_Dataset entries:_
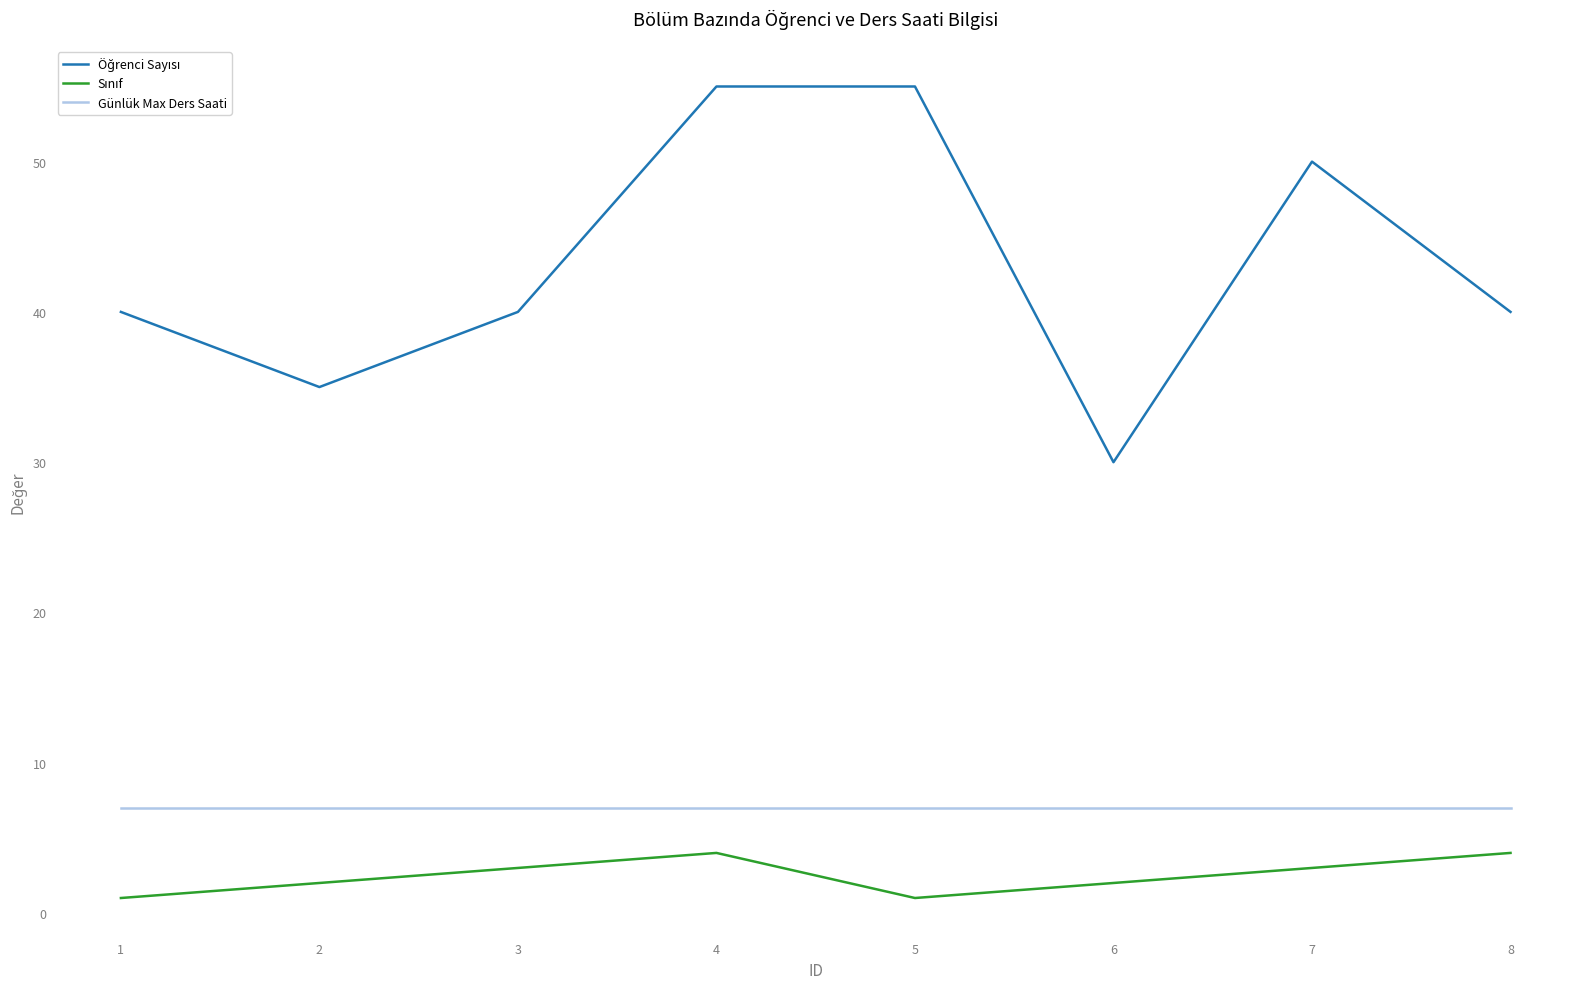

Is it true that Günlük Max Ders Saati equals 7 at 5?

True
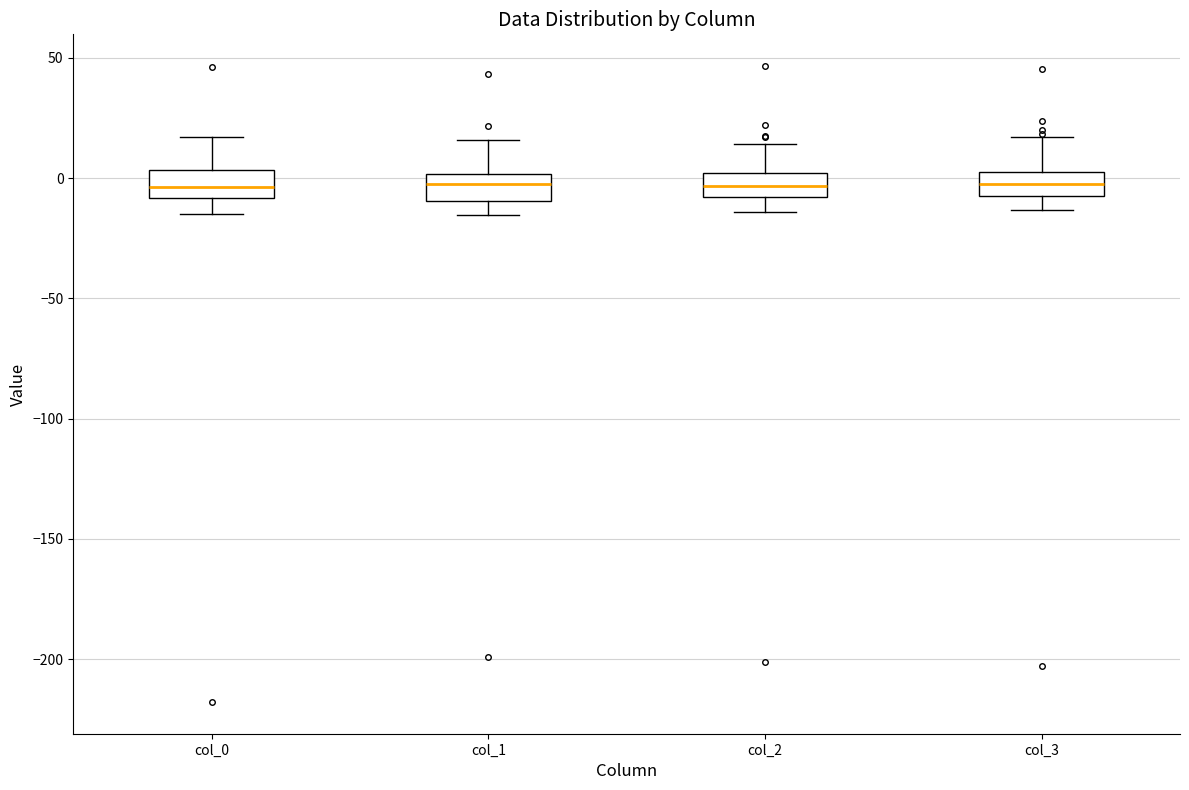

Reading left to right, read every box against the y-axis: the position of its median line, the range the box covers, and the ends of its whiskers. The values are not printed on the chart, so give them approximately, as read against the axis.

col_0: median -5, box -10 to 5, whiskers -15 to 15
col_1: median -5, box -10 to 0, whiskers -15 to 15
col_2: median -5, box -10 to 0, whiskers -15 to 15
col_3: median 0, box -5 to 5, whiskers -15 to 15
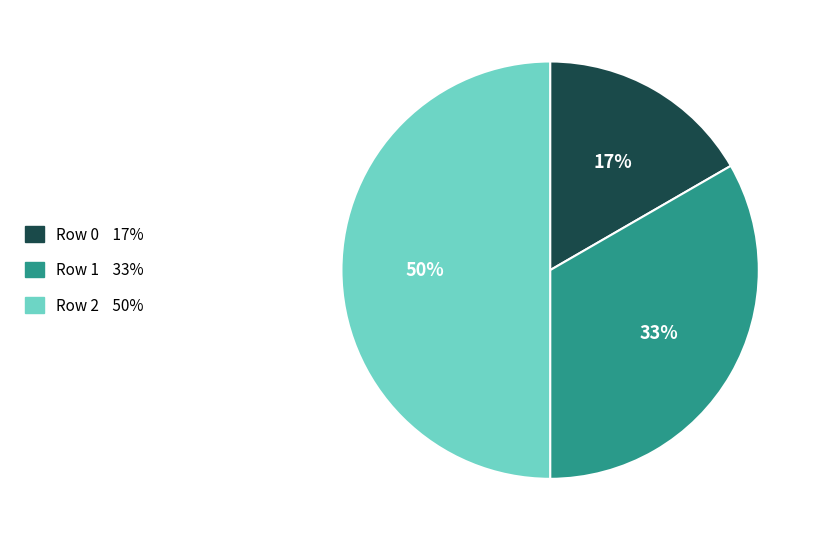

Count the number of slices in the pie.

3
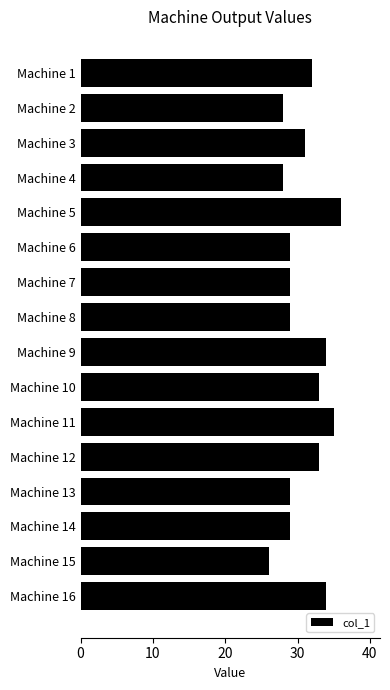

The chart shows a value of 57 at Machine 1. True or false?

False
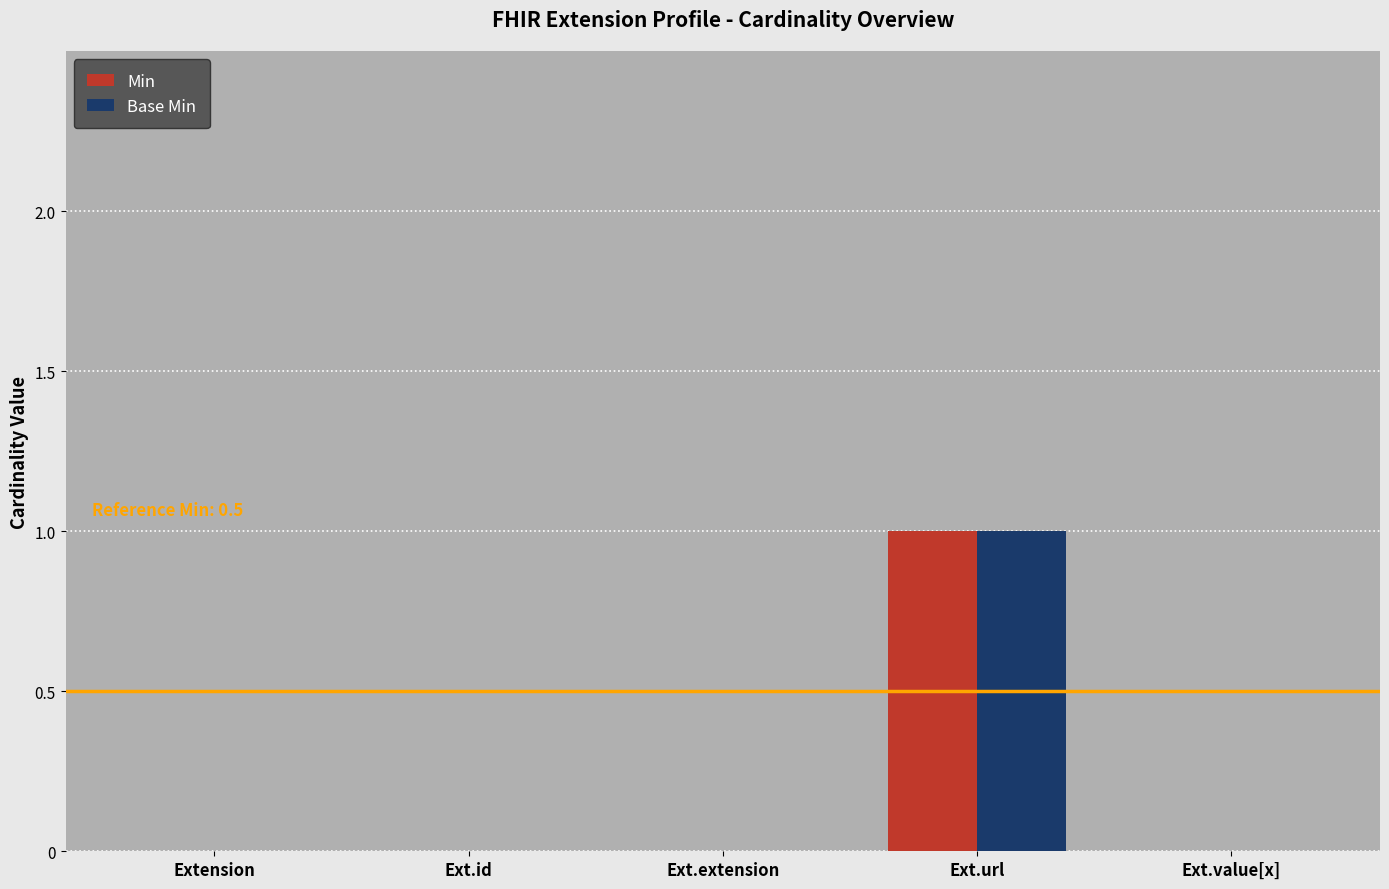

Is the value of Min at Ext.url greater than the value of Base Min at Ext.value[x]?

Yes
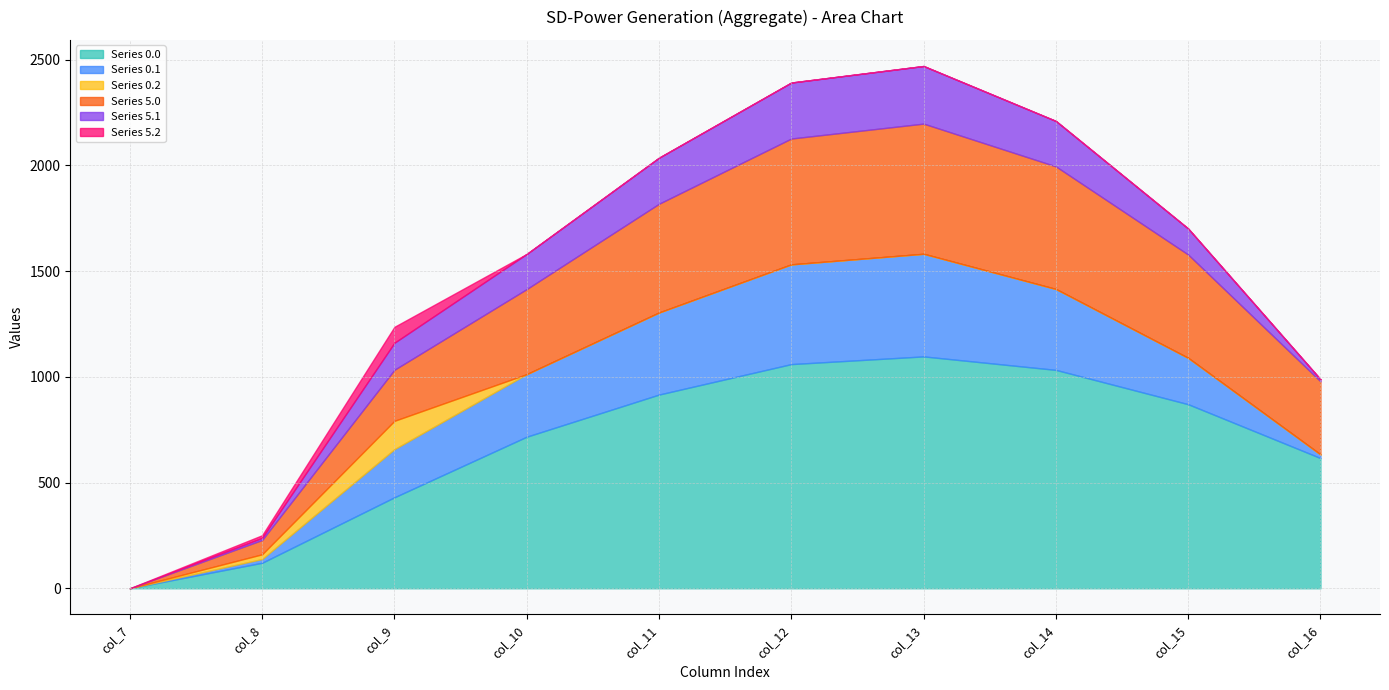

What are all the series names shown in the legend?

Series 0.0, Series 0.1, Series 0.2, Series 5.0, Series 5.1, Series 5.2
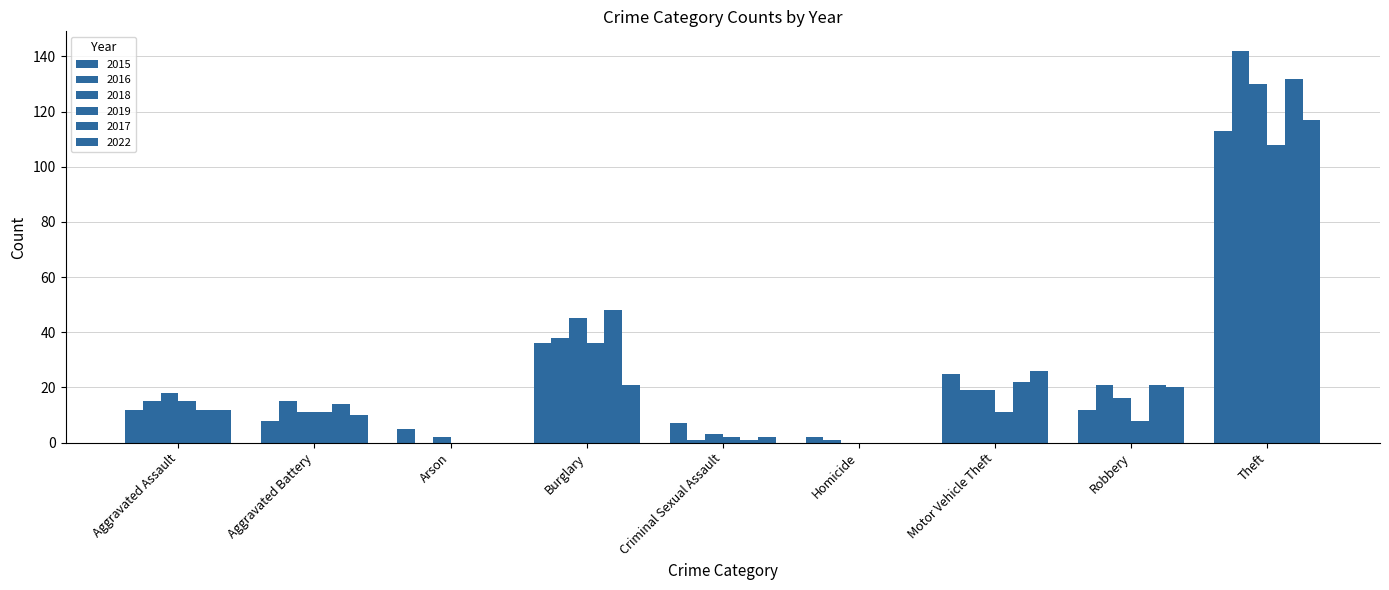

What is the sum of all 2016 values?

252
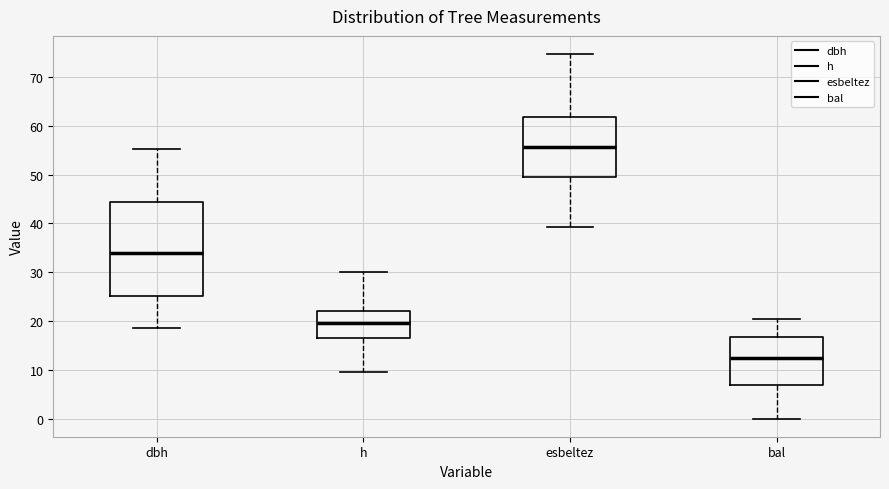

Which box has the highest median line?

esbeltez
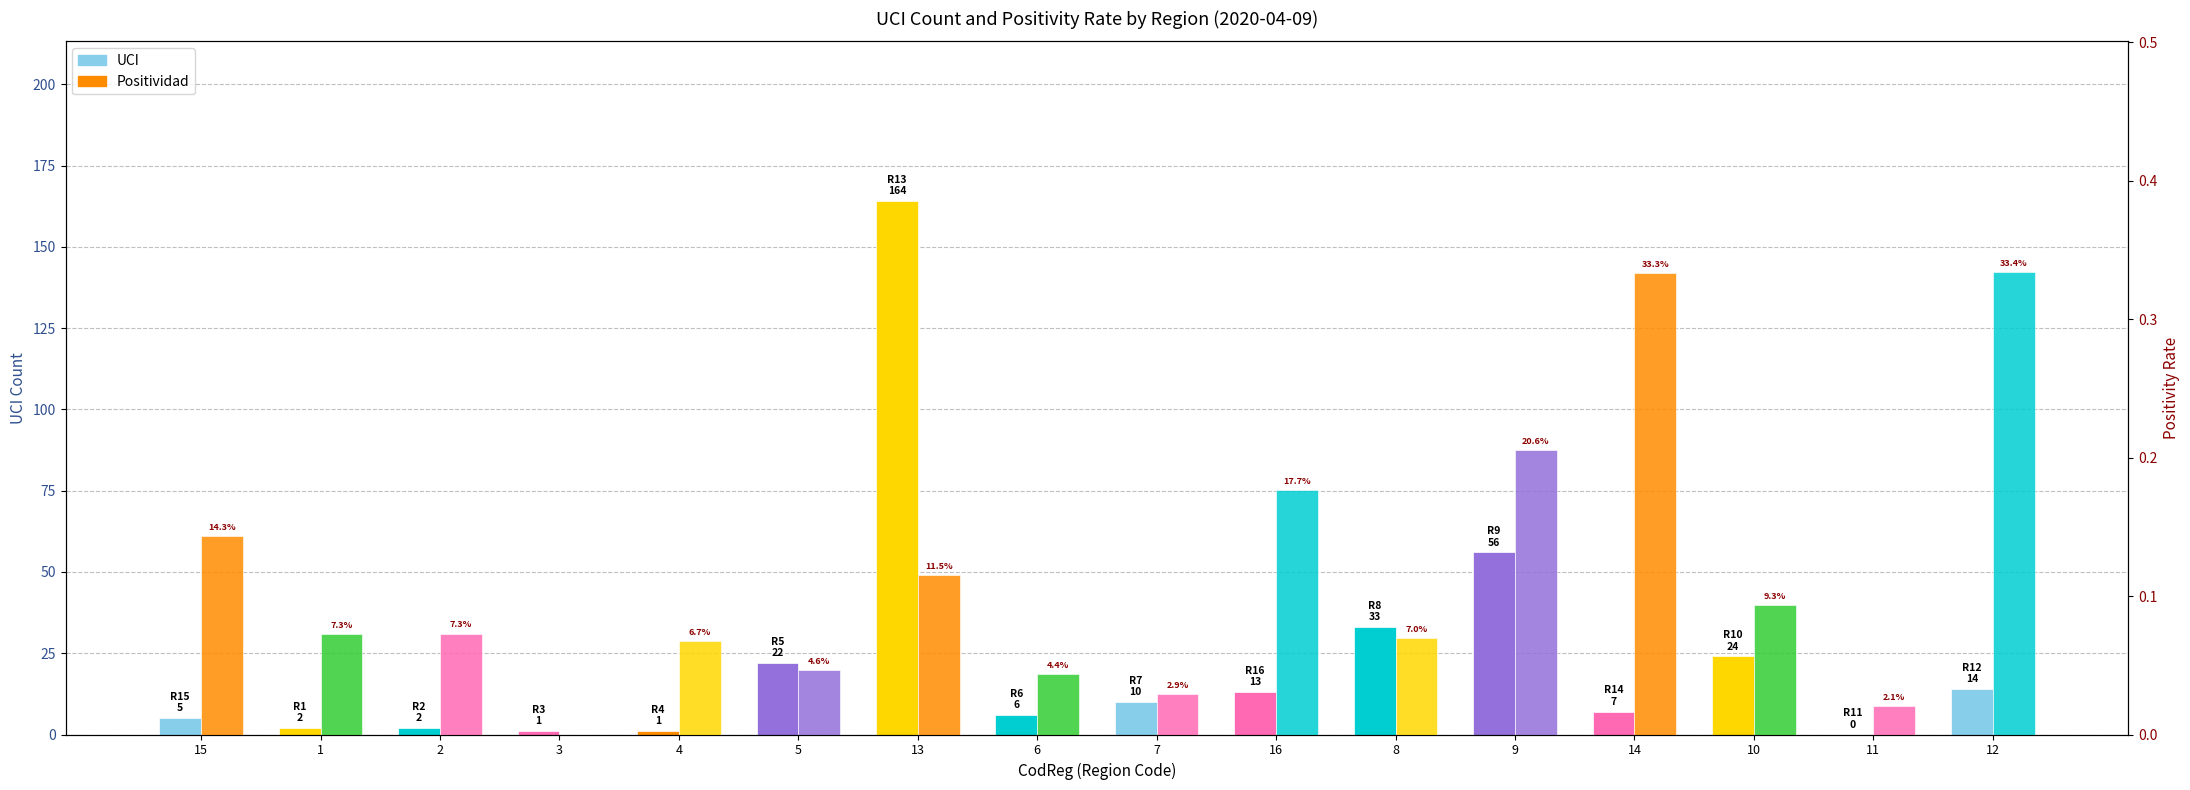

At how many categories does at least one series exceed 117?

1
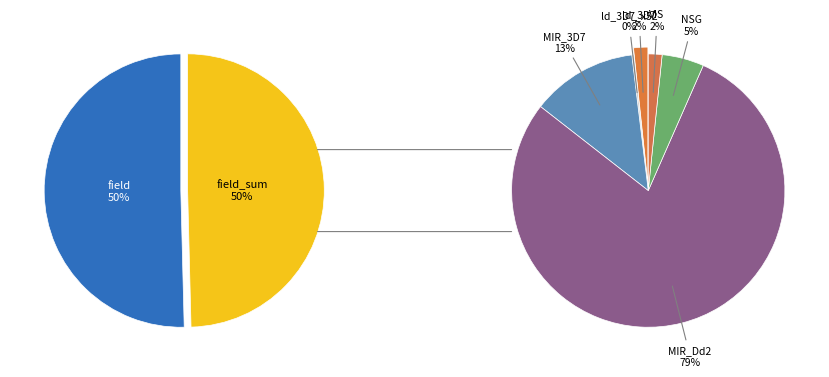

Is it true that ld_3D7_x52 is 1% of the pie?

False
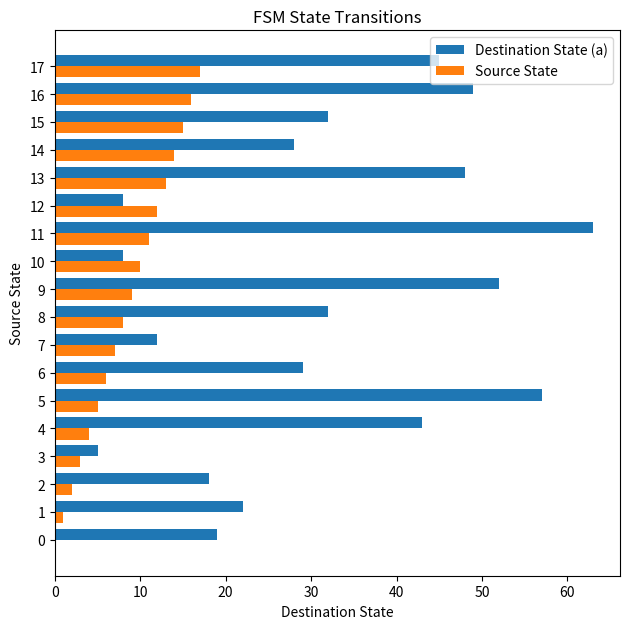

Which series changed the most between 10 and 16?

Destination State (a)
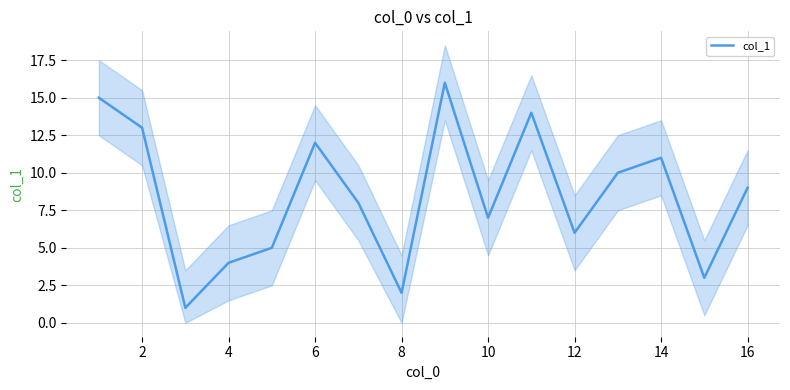

Count the number of data series in this chart.

1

_TASK GOAL:_ Please copy the rows from the start up to and including the line with "Destination State (a)", changing "pie" to "pie chart" and keeping everything else the same. Leave the pictures out of your answer.

_RESULT OF THE EXERCISE:_
Is it true that Günlük Max Ders Saati equals 7 at 5?

True

Reading left to right, read every box against the y-axis: the position of its median line, the range the box covers, and the ends of its whiskers. The values are not printed on the chart, so give them approximately, as read against the axis.

col_0: median -5, box -10 to 5, whiskers -15 to 15
col_1: median -5, box -10 to 0, whiskers -15 to 15
col_2: median -5, box -10 to 0, whiskers -15 to 15
col_3: median 0, box -5 to 5, whiskers -15 to 15

Count the number of slices in the pie chart.

3

The chart shows a value of 57 at Machine 1. True or false?

False

Is the value of Min at Ext.url greater than the value of Base Min at Ext.value[x]?

Yes

What are all the series names shown in the legend?

Series 0.0, Series 0.1, Series 0.2, Series 5.0, Series 5.1, Series 5.2

What is the sum of all 2016 values?

252

Which box has the highest median line?

esbeltez

At how many categories does at least one series exceed 117?

1

Is it true that ld_3D7_x52 is 1% of the pie chart?

False

Which series changed the most between 10 and 16?

Destination State (a)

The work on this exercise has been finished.